Problem requirements: The answer must be every line of the data that holds the word "with".

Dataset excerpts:
◇ ◇ ◇ ◇ ◇
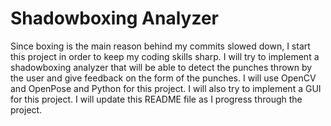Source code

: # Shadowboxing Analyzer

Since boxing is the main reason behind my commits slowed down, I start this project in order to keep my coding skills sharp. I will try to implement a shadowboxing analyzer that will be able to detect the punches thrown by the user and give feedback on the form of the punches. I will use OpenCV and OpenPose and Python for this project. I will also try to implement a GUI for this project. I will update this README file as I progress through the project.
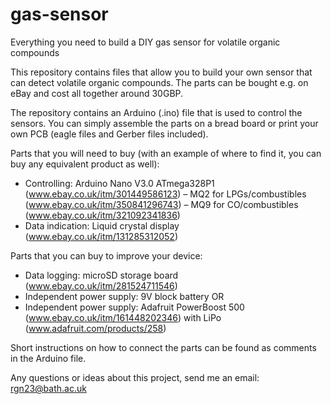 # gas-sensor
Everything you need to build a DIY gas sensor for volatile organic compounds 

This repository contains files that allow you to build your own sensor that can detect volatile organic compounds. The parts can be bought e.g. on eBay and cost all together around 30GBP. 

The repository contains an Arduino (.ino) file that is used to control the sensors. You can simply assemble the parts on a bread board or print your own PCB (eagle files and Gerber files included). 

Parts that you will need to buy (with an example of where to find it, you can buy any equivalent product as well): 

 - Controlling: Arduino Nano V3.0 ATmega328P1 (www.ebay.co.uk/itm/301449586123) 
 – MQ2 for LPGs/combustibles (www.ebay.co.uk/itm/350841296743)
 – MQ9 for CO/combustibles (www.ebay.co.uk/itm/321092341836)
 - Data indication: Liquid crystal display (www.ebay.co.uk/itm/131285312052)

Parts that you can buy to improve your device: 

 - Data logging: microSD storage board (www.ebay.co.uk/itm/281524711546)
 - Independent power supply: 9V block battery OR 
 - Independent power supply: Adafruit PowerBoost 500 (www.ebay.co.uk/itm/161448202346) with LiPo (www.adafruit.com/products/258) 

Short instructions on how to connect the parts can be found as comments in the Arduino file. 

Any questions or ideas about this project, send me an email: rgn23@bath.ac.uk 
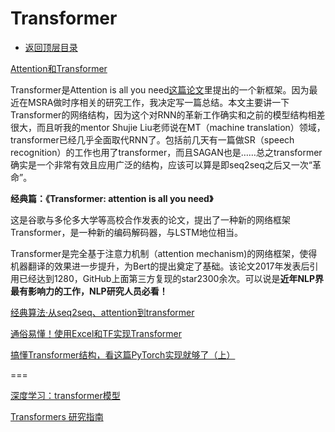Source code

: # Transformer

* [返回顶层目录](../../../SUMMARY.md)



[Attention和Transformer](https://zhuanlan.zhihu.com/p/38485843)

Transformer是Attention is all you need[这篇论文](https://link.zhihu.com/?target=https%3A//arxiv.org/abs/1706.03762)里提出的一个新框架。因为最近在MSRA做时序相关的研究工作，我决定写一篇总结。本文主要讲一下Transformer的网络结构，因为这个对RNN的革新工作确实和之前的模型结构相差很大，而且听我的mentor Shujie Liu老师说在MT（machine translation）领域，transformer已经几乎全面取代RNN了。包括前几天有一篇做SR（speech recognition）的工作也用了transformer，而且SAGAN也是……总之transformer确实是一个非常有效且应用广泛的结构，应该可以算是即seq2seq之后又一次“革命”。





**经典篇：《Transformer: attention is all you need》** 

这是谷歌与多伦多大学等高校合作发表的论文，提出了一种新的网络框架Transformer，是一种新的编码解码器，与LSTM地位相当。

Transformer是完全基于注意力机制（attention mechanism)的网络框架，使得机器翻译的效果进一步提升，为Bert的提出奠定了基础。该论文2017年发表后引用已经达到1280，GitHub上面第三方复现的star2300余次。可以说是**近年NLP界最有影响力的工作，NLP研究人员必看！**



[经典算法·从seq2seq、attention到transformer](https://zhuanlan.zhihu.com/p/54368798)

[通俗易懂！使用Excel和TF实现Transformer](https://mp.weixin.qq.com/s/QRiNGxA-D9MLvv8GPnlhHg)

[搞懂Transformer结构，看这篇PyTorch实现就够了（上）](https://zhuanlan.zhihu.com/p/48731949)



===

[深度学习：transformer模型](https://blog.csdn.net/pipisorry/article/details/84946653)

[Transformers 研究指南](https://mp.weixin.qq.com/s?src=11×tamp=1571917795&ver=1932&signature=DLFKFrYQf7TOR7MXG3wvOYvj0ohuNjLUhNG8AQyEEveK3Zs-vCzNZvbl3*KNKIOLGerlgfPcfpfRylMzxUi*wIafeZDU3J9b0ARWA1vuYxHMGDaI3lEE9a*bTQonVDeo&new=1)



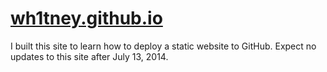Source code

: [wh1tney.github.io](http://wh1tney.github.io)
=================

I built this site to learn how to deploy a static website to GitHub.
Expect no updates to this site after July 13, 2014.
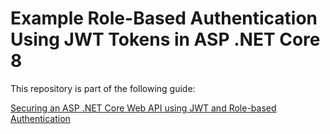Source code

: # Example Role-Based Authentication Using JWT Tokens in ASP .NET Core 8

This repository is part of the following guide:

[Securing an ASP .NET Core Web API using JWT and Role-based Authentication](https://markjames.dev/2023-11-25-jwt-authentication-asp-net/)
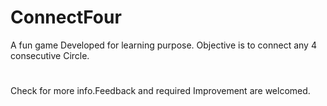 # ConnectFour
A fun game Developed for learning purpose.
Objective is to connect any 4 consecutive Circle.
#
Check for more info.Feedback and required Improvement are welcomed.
◇ ◇ ◇ ◇ ◇
Exercise output:
Parts that you will need to buy (with an example of where to find it, you can buy any equivalent product as well): 
 - Independent power supply: Adafruit PowerBoost 500 (www.ebay.co.uk/itm/161448202346) with LiPo (www.adafruit.com/products/258) 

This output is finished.